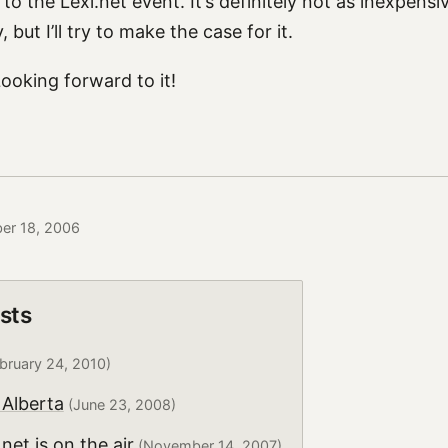
it to the Lexi.net event. It’s definitely not as inexpensi
 but I’ll try to make the case for it.
 Looking forward to it!
ber 18, 2006
sts
bruary 24, 2010)
Alberta
(June 23, 2008)
net is on the air
(November 14, 2007)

## TASK INSTRUCTIONS
Repeat the lines above exactly, leaving the pictures out of your answer.

## EXERCISE ANSWER
it to the Lexi.net event. It’s definitely not as inexpensi
 but I’ll try to make the case for it.
 Looking forward to it!
ber 18, 2006
sts
bruary 24, 2010)
Alberta
(June 23, 2008)
net is on the air
(November 14, 2007)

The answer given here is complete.